One of the major trends in technology is the proliferation of smart devices, also known as the Internet of Things (IOT). The FBI recently released a public service announcement titled “Internet of Things Poses Opportunites For Cyber Crime.” More and more devices are are coming with software, processors and network capability, and connecting to our home and business networks. This is creating a new target for cyber-criminals.
What sorts of devices are we talking about?
- Automated thermostats and HVAC controls
- Automated lighting controls
- Security systems
- Closed circuit and WiFi video surveillance equipment
- Baby monitors, many with video live streaming capability
- Medical devices such as heart monitors and insulin pumps
- Wearable fitness devices like the FitBit
- Smart TVs and DVRs
- Smart appliances such as refrigerators
- Web connected office printers
- Web connected gaming platforms and entertainment devices like the Roku or Fire Stick
- Fuel monitoring systems
- And of course, computers, laptops, tablets and smartphones.
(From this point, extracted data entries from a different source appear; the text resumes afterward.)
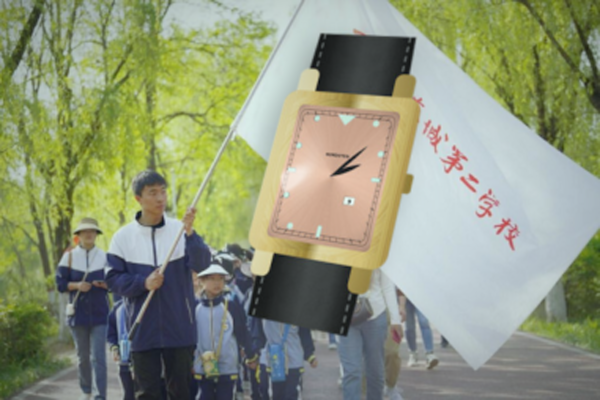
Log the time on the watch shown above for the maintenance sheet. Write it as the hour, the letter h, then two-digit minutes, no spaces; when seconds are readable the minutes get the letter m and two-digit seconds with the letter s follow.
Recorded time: 2h07
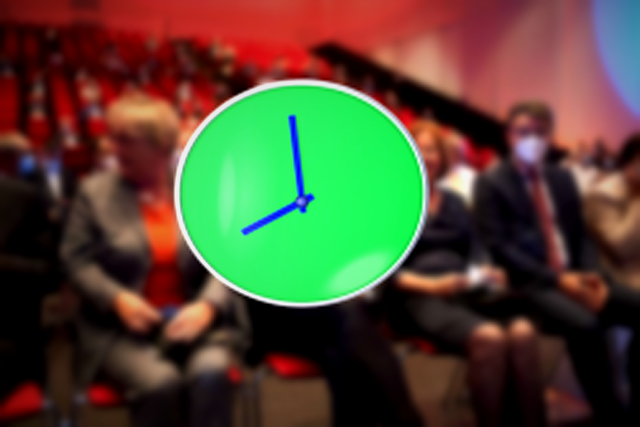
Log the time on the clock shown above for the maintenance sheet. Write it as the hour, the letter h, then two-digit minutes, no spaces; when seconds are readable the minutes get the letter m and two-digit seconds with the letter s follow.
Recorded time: 7h59
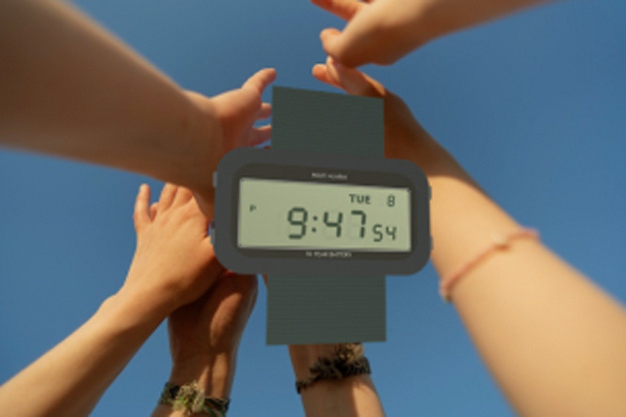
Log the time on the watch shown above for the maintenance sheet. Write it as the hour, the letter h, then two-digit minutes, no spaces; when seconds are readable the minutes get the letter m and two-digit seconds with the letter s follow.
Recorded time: 9h47m54s
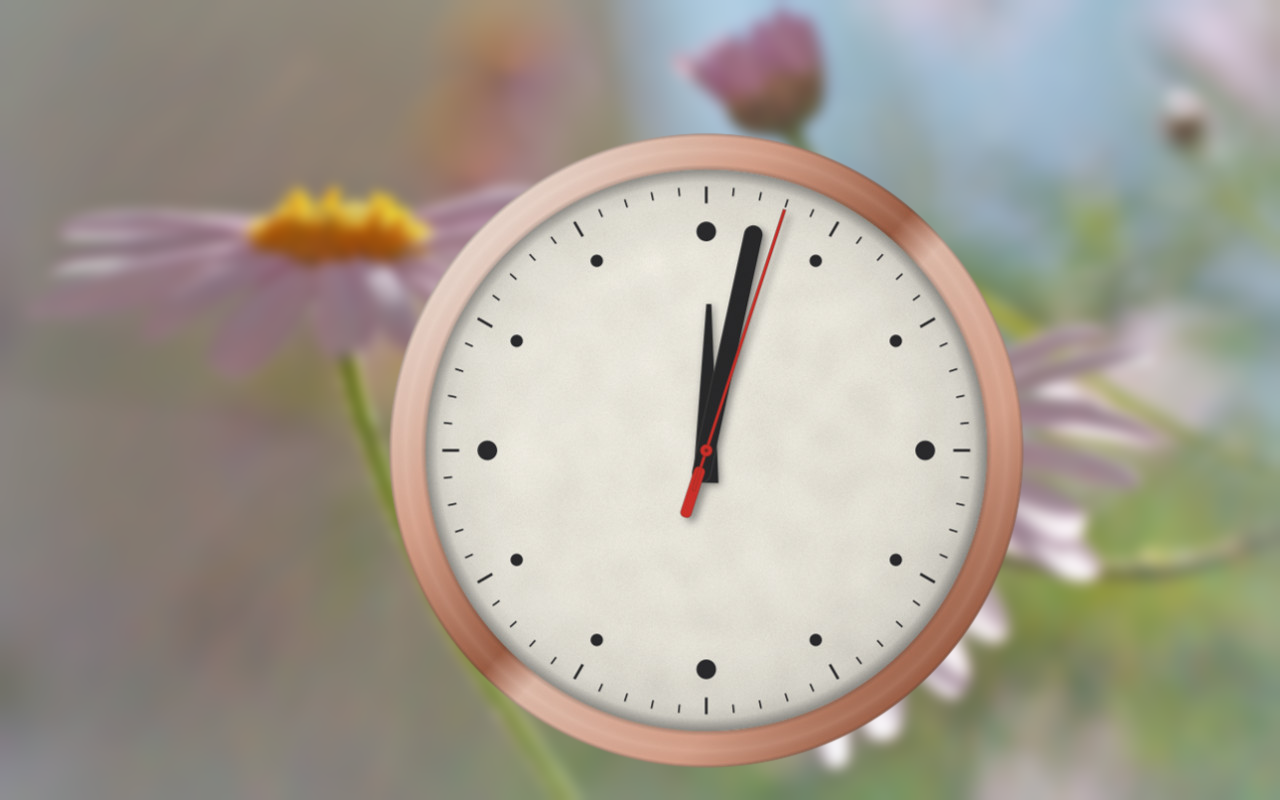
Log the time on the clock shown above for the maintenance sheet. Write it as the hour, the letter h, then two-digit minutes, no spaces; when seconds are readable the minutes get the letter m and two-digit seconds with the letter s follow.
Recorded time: 12h02m03s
Often these devices use technologies such as Universal Plug and Play (UPnP) which males setup a breeze, but often allows people to leave the default passwords and settings in place. This gives cyber-attackers a fresh set of entry points into your networks at home and at the office, from which they can gain access to computers and servers where the valuable information is stored. The FBI recommends that home owners and business network administrators take the following steps:
- Always change default user and password credentials for new ones. Avoid using the same one on all devices; if an attacker breaches one device, they then have access to all of them.
- Disable UPnP on networking devices such as routers and switches. UPnP allows devices to identify themselves and connect automatically to a network without user intervention. Handy, no doubt, but very insecure.
- Creating separate networks different purposes is another recommendation. We already do this in some cases when we provide a “Guest WiFi” network that is separate from the main network. Creating a separate network for IoT devices will isolate them from the computer data network.
- Evaluate which of these devices truly needs Internet connectivity. For instance, if you do not use print to the web capabilities on network printers, you should disable that feature.
- Keep IoT devices and firmware updated.
- Purchase IoT devices from know manufacturers with a good security reputation.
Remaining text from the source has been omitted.